[DATA LISTING — start]

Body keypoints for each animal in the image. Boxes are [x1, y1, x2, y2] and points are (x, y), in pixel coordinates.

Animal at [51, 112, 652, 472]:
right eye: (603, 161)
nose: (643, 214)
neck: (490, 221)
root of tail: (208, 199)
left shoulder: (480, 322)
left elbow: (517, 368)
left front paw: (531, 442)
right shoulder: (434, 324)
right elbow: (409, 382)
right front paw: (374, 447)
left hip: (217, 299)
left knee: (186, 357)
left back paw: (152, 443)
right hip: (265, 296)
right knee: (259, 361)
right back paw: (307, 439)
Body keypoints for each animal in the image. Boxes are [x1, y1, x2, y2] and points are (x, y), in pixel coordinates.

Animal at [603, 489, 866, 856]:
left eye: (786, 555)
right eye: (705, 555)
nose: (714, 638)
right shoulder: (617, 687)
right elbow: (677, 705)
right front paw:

[DATA LISTING — finish]
[DATA LISTING — start]

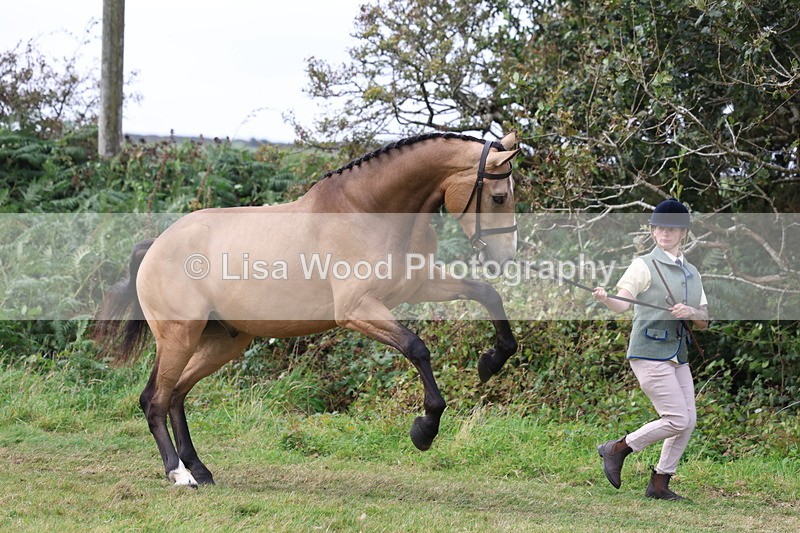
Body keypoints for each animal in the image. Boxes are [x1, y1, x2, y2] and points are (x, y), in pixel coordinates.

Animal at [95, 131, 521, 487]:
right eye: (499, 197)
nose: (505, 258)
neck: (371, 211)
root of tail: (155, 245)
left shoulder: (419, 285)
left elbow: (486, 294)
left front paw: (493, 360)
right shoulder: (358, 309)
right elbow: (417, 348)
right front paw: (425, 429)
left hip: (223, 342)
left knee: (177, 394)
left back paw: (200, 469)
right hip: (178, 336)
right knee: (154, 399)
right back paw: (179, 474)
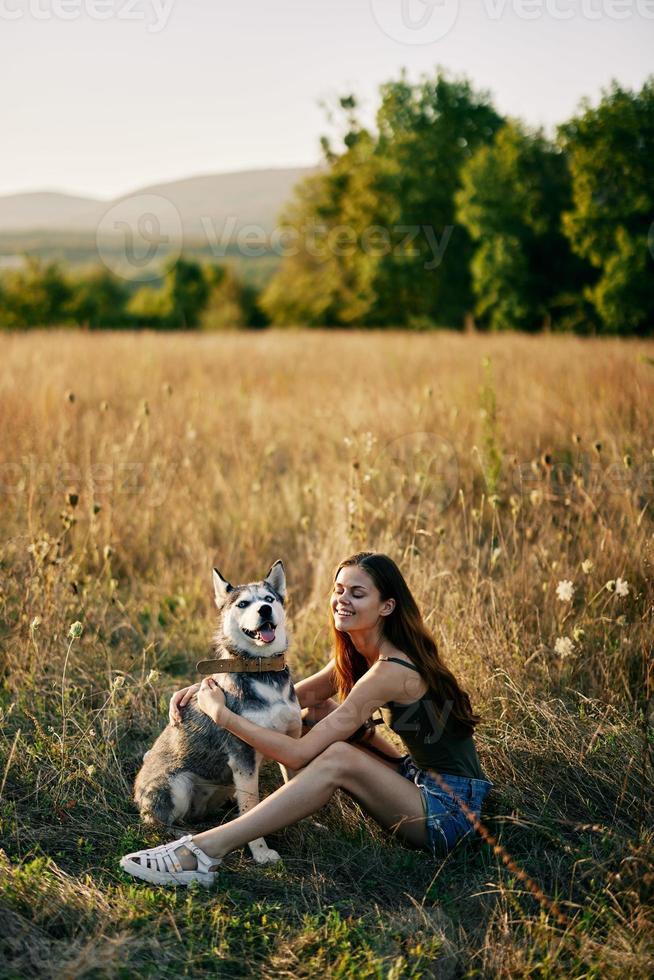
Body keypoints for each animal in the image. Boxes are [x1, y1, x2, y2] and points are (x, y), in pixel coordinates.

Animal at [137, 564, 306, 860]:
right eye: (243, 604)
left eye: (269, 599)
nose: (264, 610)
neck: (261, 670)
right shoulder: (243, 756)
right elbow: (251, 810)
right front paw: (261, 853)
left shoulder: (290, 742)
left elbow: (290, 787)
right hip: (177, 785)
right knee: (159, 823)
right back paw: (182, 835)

[DATA LISTING — finish]
[DATA LISTING — start]

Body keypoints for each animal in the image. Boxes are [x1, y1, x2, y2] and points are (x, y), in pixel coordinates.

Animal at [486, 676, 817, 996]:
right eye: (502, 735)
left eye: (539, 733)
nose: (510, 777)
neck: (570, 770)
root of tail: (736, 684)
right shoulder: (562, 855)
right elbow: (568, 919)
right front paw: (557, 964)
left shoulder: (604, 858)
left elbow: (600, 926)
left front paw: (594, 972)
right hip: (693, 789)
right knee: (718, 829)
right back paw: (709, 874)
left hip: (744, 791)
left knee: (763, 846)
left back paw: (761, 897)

[DATA LISTING — finish]

# THE PROBLEM:
Here the output must be the lines above from the line with "root of tail: (736, 684)" to the line with "left back paw: (761, 897)", both included, duplicated word for word and nothing else.

# EXERCISE RESULT:
root of tail: (736, 684)
right shoulder: (562, 855)
right elbow: (568, 919)
right front paw: (557, 964)
left shoulder: (604, 858)
left elbow: (600, 926)
left front paw: (594, 972)
right hip: (693, 789)
right knee: (718, 829)
right back paw: (709, 874)
left hip: (744, 791)
left knee: (763, 846)
left back paw: (761, 897)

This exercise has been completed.